It is at the point, I think, that we can see and state what has happened in the university setting in recent decades. Generally speaking, rational method, understood in traditional terms where the weight is relentlessly placed on truth and logical relations, either leads to conclusions which are thought, on other grounds, to be “unacceptable,” or at least it cannot be found to support the conclusions which are acceptable or desired. Now this is not a particularly new phenomena, but in the distant past it more commonly led to the evasion or distortion of truth and logic rather than their repudiation or attempted replacement with “methods” or “logics” that yielded more gratifying results. Indeed truth and logic has though history often been forced to support positions that could not, in truth, be rationally supported. Temptation to intellectual irresponsibility is strong. Truth is often bitter, and the path down which “standard” logic would lead us may doom us or our dearest commitments.

That brings me to my next point, which is perhaps the main point of what I have to say here. The life of reason is not generally speaking, self-sustaining. The values inherent in it are not by themselves enough to secure its institution and perpetuation. This brings out the pointlessness of teaching logic as part of a liberal education without illuminating and emphasizing our duty to be logical. Only a strong moral commitment to being a reasonable person can effectively produce routine conformity, or will to conform, to truth and logic in action and assertion. We see such commitment in outstanding examples such as Socrates, Jesus and Spinoza, and certainly Maritain.

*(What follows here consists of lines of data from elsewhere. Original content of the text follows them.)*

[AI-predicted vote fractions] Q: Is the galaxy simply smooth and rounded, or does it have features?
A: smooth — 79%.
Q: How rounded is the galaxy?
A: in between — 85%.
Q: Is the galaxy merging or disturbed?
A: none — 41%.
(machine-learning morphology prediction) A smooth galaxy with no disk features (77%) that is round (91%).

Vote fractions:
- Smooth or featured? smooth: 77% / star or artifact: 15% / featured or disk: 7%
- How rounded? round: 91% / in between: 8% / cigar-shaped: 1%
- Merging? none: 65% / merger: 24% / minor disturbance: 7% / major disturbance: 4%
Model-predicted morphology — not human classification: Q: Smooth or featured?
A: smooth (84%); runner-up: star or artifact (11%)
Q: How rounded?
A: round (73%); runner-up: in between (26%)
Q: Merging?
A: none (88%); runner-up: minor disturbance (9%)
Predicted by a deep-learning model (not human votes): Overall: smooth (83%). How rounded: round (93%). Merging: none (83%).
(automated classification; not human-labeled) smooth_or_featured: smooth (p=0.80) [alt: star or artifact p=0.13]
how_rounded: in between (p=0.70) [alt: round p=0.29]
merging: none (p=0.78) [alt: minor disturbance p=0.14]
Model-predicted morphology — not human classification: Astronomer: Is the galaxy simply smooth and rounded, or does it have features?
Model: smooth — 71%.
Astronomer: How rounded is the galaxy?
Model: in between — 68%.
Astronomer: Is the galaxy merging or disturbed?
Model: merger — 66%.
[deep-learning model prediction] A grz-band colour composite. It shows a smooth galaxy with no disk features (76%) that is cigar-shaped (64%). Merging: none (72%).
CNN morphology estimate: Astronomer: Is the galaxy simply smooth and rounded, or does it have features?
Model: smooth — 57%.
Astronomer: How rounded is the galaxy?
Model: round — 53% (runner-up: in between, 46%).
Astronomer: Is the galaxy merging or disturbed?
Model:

We all have tendencies to want certain things to be true or things to turn out in a certain way. Or sometimes, perhaps, we are just in a hurry to some end. Moreover, our feelings and imagination, as well as our will, has the power and often the habit of obscuring truth and sound reasoning from our intellect. Perhaps our intellect itself is impaired by our overall mental and moral condition or our social setting. To be a reasonable person, to live the life of reason, is therefore not an easy, much less an automatic, thing, but a strenuous life, an uphill battle, involving constant watchfulness, effective precautions, and many failures and humiliations. Unless there is more in us than the mere appreciation of truth and logic, we will not be able routinely to conform our thought and action to them--especially in the social setting. (Consider only the frequency of explicit lying. It is one form of disregard of the truth and its laws.)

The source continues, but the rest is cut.